_Task goal:_
Extract the text read from each of the items below, reproducing every line in its original form. Leave the pictures out of your answer.

##### Records supplied #####

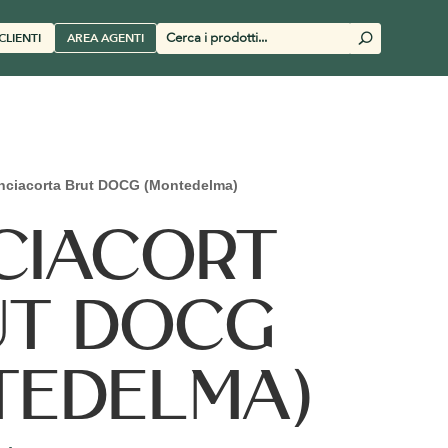
Cerca
CLIENTI
AREA AGENTI
U
prodotti
nciacorta Brut DOCG (Montedelma)
CIACORT
UT DOCG
TEDELMA)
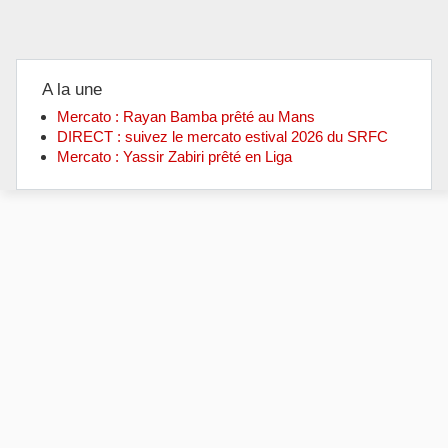
A la une
Mercato : Rayan Bamba prêté au Mans
DIRECT : suivez le mercato estival 2026 du SRFC
Mercato : Yassir Zabiri prêté en Liga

#####

_Response box:_
Cerca
CLIENTI
AREA AGENTI
U
prodotti
nciacorta Brut DOCG (Montedelma)
CIACORT
UT DOCG
TEDELMA)
A la une
Mercato : Rayan Bamba prêté au Mans
DIRECT : suivez le mercato estival 2026 du SRFC
Mercato : Yassir Zabiri prêté en Liga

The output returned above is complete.